Le président égyptien a décidé de construire une nouvelle capitale, à 50 kilomètres du Caire. Une décision qui n’est pas une première en Afrique, où certains pays ont plusieurs fois changé de capitales.
Le projet aura coûté plus de 60 milliards de dollars. Le président égyptien Abdel Fattah al-Sissi a décidé que l’Égypte allait se doter d’une nouvelle capitale. Sur le modèle de Dubaï, le maréchal rêve d’une ville impressionnante, qui sera située dans le désert, à quelques dizaines de kilomètres du Caire seulement. Alors que l’Égypte a du mal à jugule sa dette et que le pays connaît une inflation sans précédent, le choix de Sissi questionne autant qu’il inquiète. Surtout lorsque l’on sait qu’un Égyptien sur trois vit en-dessous du seuil de pauvreté et lorsqu’on connaît les moyens alloués à ce projet.
La nouvelle capitale égyptienne, un cache-misère ?
Mais su le papier, l’on comprend la décision du chef de l’État égyptien. Car Le Caire étouffe, avec ses 23 millions d’habitants, sa crise du logement et ses embouteillages quotidiens. Il s’agit aussi de détourner l’attention des investisseurs étrangers : si l’Égypte attire les fonds ou les investisseurs, Sissi préfèrerait que les étranges aient une image paradisiaque de son pays. En voulant se baser sur Dubaï, on imagine déjà ce que sera al-Masa : un endroit hyper sécurisé, réservé aux riches et qui ne reflètera en rien l’état réel du pays. Voire un cache-misère pour Sissi, qui s’attache aux apparences.
L’Égypte n’est pas le premier pays à penser à créer de toutes pièces une nouvelle capitale. Mais pour l’Indonésie, par exemple, qui a décidé de transférer sa capitale à plus de 1 500 kilomètres de Jakarta, la raison est autre. Nusantara sera la nouvelle cité importante du pays dès 2024, sur l’île de Bornéo. « Le transfert de la capitale permettra une meilleure distribution et plus d’équité », a annoncé le président qui craint les pics de pollutions et les catastrophes climatiques à Jakarta — 95% du nord de la ville pourrait être sous l’eau d’ici 2050. L’Indonésie veut donc se doter d’une « capitale verte », même si Jakarta restera la capitale économique du pays, au moins pendant les premières décennies.
Des décisions politiques, symboliques ou de rupture
Avant l’Indonésie et l’Égypte, plusieurs pays ont décidé d’un changement de capitale.
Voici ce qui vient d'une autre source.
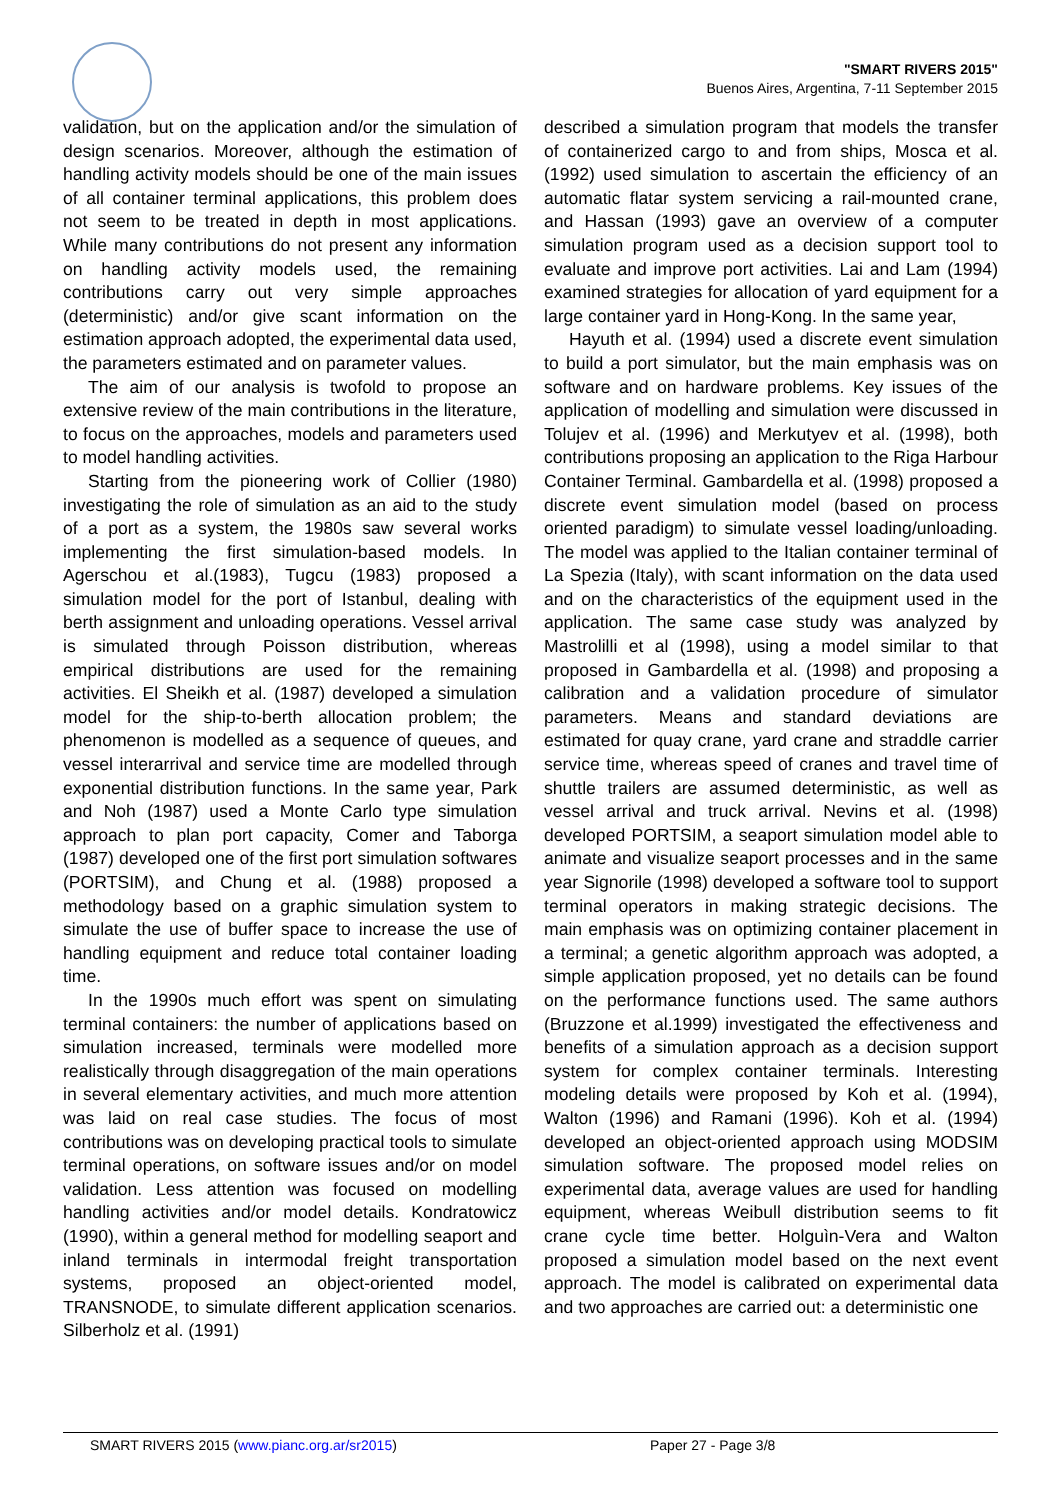"SMART RIVERS 2015"
Buenos Aires, Argentina, 7-11 September 2015
validation, but on the application and/or the simulation of design scenarios. Moreover, although the estimation of handling activity models should be one of the main issues of all container terminal applications, this problem does not seem to be treated in depth in most applications. While many contributions do not present any information on handling activity models used, the remaining contributions carry out very simple approaches (deterministic) and/or give scant information on the estimation approach adopted, the experimental data used, the parameters estimated and on parameter values.
The aim of our analysis is twofold to propose an extensive review of the main contributions in the literature, to focus on the approaches, models and parameters used to model handling activities.
Starting from the pioneering work of Collier (1980) investigating the role of simulation as an aid to the study of a port as a system, the 1980s saw several works implementing the first simulation-based models. In Agerschou et al.(1983), Tugcu (1983) proposed a simulation model for the port of Istanbul, dealing with berth assignment and unloading operations. Vessel arrival is simulated through Poisson distribution, whereas empirical distributions are used for the remaining activities. El Sheikh et al. (1987) developed a simulation model for the ship-to-berth allocation problem; the phenomenon is modelled as a sequence of queues, and vessel interarrival and service time are modelled through exponential distribution functions. In the same year, Park and Noh (1987) used a Monte Carlo type simulation approach to plan port capacity, Comer and Taborga (1987) developed one of the first port simulation softwares (PORTSIM), and Chung et al. (1988) proposed a methodology based on a graphic simulation system to simulate the use of buffer space to increase the use of handling equipment and reduce total container loading time.
In the 1990s much effort was spent on simulating terminal containers: the number of applications based on simulation increased, terminals were modelled more realistically through disaggregation of the main operations in several elementary activities, and much more attention was laid on real case studies. The focus of most contributions was on developing practical tools to simulate terminal operations, on software issues and/or on model validation. Less attention was focused on modelling handling activities and/or model details. Kondratowicz (1990), within a general method for modelling seaport and inland terminals in intermodal freight transportation systems, proposed an object-oriented model, TRANSNODE, to simulate different application scenarios. Silberholz et al. (1991)
described a simulation program that models the transfer of containerized cargo to and from ships, Mosca et al. (1992) used simulation to ascertain the efficiency of an automatic flatar system servicing a rail-mounted crane, and Hassan (1993) gave an overview of a computer simulation program used as a decision support tool to evaluate and improve port activities. Lai and Lam (1994) examined strategies for allocation of yard equipment for a large container yard in Hong-Kong. In the same year,
Hayuth et al. (1994) used a discrete event simulation to build a port simulator, but the main emphasis was on software and on hardware problems. Key issues of the application of modelling and simulation were discussed in Tolujev et al. (1996) and Merkutyev et al. (1998), both contributions proposing an application to the Riga Harbour Container Terminal. Gambardella et al. (1998) proposed a discrete event simulation model (based on process oriented paradigm) to simulate vessel loading/unloading. The model was applied to the Italian container terminal of La Spezia (Italy), with scant information on the data used and on the characteristics of the equipment used in the application. The same case study was analyzed by Mastrolilli et al (1998), using a model similar to that proposed in Gambardella et al. (1998) and proposing a calibration and a validation procedure of simulator parameters. Means and standard deviations are estimated for quay crane, yard crane and straddle carrier service time, whereas speed of cranes and travel time of shuttle trailers are assumed deterministic, as well as vessel arrival and truck arrival. Nevins et al. (1998) developed PORTSIM, a seaport simulation model able to animate and visualize seaport processes and in the same year Signorile (1998) developed a software tool to support terminal operators in making strategic decisions. The main emphasis was on optimizing container placement in a terminal; a genetic algorithm approach was adopted, a simple application proposed, yet no details can be found on the performance functions used. The same authors (Bruzzone et al.1999) investigated the effectiveness and benefits of a simulation approach as a decision support system for complex container terminals. Interesting modeling details were proposed by Koh et al. (1994), Walton (1996) and Ramani (1996). Koh et al. (1994) developed an object-oriented approach using MODSIM simulation software. The proposed model relies on experimental data, average values are used for handling equipment, whereas Weibull distribution seems to fit crane cycle time better. Holguìn-Vera and Walton proposed a simulation model based on the next event approach. The model is calibrated on experimental data and two approaches are carried out: a deterministic one
SMART RIVERS 2015 (www.pianc.org.ar/sr2015) Paper 27 - Page 3/8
En Afrique notamment. Au Nigeria, alors que, comme Jakarta, Lagos pourrait bien disparaître un jour à cause de l’érosion côtière, les autorités ont trouvé une solution de repli. Dès 1976, Abuja est officiellement devenue la capitale du Nigeria. Mais au-delà de l’aspect écologique, il s’agissait également de redonner de la neutralité à la capitale, alors que Lagos était à dominance Yoruba. Un choix basé sur l’ethnicité, donc. Il s’agit aussi parfois, pour un président, d’être en rupture avec le passé. Au moment des décolonisations, en 1957, la Mauritanie a par exemple décidé que sa capitale ne serait plus Saint-Louis mais Nouakchott.
Et puis, il y a le pouvoir symbolique de certaines villes, devenues des capitales politiques malgré le fait qu’elles n’en aient pas du tout la sociologie. En 1983, Yamoussoukro, lieu de naissance de Félix Houphouët-Boigny, le Père de la nation, est devenue la capitale politique et administrative de la Côte d’Ivoire. Un pays habitué à se choisir de nouvelles capitales : Grand-Bassam, Bingerville puis Abidjan ont successivement été les capitales du pays. C’est le sens de l’Histoire : Paris n’a pas toujours été une capitale, au Brésil on a également décidé de changer de capitale. Quant aux Pays-Bas, difficile de savoir qui de La Haye ou d’Amsterdam est la capitale du pays.